We spent the first day of Autumn prepping outer kitchen garden for some early Autumn growth. This is my first time ‘overwintering’ crops so I’m excited to see how they turn out, though seeing as I’ll have a new baby by harvest time!
We planted onions, garlic and shallots which were all recommended for autumn planting.
Planting garlic turned out to be a goldmine of sensory play opportunities! Alfie enjoyed scrunching up the skins, fluffing the roots, sniffing the bulbs and stroking the smooth cloves. He enjoyed tasting them slightly less! While he could separate the cloves he could sort the skin and cloves into two bowls.
Next I measured out where the bulbs would go, the chalk and wood gave Alfie a brilliant opportunity for mark making and experimenting.

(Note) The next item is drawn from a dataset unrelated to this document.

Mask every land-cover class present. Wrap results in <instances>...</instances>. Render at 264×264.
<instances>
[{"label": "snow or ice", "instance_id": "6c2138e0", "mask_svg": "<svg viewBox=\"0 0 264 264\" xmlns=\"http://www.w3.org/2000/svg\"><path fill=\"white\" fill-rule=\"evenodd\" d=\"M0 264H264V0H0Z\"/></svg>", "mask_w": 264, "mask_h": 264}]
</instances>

Fred laughed at how precisely I did this part but I’m taking no chances! Killing plants is one of my strongest skills so everything I did was according to professional advice!

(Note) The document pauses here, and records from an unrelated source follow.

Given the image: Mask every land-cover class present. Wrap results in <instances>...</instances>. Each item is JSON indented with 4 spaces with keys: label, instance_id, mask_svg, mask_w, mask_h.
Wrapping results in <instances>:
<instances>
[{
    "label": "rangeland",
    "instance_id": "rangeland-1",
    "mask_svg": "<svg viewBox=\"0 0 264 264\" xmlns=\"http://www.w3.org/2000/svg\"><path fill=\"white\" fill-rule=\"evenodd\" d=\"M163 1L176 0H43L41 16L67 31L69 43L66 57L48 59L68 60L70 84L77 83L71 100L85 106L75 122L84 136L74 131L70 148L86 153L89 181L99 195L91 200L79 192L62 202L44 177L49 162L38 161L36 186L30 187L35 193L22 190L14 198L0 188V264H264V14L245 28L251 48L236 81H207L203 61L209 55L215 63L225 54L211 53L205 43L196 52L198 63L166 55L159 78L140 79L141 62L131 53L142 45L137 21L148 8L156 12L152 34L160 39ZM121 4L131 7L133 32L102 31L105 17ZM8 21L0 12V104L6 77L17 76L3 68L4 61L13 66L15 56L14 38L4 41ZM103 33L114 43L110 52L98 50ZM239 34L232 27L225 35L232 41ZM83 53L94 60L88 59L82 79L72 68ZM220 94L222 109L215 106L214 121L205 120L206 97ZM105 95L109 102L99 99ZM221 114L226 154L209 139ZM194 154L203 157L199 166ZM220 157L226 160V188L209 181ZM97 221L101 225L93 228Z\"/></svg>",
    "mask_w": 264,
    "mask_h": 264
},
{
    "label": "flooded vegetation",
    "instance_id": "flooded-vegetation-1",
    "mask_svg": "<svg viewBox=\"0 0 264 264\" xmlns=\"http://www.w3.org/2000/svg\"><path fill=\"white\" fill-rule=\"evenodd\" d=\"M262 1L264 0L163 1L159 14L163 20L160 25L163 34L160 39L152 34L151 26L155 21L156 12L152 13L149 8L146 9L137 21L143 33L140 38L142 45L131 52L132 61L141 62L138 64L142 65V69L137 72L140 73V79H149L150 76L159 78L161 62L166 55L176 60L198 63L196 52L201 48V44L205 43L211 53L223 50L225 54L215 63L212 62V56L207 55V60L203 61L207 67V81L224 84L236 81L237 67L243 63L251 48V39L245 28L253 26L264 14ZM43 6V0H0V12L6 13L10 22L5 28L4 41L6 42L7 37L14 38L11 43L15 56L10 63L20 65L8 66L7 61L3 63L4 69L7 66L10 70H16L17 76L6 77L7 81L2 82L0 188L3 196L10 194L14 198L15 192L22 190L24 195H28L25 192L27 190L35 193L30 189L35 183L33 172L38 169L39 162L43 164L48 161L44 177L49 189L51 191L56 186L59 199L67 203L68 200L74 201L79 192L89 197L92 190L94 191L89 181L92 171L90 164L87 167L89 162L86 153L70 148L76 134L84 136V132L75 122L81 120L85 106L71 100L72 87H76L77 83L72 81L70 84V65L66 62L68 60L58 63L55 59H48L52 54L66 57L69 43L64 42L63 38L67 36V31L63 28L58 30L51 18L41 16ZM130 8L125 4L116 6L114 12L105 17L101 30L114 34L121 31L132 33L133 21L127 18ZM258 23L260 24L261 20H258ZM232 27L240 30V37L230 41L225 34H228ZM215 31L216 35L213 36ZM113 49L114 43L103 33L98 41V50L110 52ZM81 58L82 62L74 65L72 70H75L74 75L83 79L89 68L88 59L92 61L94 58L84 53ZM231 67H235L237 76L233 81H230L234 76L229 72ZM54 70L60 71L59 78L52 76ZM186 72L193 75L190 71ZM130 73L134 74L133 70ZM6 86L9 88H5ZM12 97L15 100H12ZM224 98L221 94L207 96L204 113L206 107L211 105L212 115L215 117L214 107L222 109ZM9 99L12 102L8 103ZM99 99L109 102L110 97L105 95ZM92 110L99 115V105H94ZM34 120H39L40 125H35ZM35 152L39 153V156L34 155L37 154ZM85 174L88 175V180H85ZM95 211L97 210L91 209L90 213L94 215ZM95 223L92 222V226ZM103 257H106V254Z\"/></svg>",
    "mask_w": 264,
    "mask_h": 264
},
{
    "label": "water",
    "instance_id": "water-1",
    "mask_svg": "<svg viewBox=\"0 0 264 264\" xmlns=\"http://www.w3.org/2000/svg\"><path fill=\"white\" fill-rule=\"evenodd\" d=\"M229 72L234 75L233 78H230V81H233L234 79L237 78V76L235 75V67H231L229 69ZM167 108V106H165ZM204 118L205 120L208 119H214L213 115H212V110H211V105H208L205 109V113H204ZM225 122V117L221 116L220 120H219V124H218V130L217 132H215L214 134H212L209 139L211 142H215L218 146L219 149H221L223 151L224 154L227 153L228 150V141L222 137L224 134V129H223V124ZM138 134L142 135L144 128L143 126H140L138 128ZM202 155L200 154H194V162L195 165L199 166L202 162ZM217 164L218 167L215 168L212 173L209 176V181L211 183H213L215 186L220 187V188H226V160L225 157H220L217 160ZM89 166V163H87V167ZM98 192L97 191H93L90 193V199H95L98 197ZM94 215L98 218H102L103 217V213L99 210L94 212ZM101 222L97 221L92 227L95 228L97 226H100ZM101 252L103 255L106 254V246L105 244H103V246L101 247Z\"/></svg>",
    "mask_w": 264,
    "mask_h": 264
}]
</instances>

Next we planted our sets, I made the holes and Alfie popped some bulbs into them which really surprised me as I’d assumed theirs would be too hard for him. He wasn’t quite so good at covering them up but did some great soil tossing instead!
A note on Sensory Play and Montessori
Offering sensory trays or creating opportunities for sensory play isn’t a Montessori objective (though I don’t think it contradicts the philosophy as a whole). Instead Montessori encourages allowing a child to discover sensory experience in real life and planting turned out to be a perfect example of authentic sensory play.
Our afternoon in the garden was a good reminder that a child is capable of seeking out opportunities for learning and exploration without an adult directing their interests. When you think about the garden like a child there is so much to see, smell, hear, taste and touch. I expected gross and fine motor work but instead Alfie focused on the sensory aspects.
Normally I worry about the dirt of these activities but from now on he will be getting down in the dirt!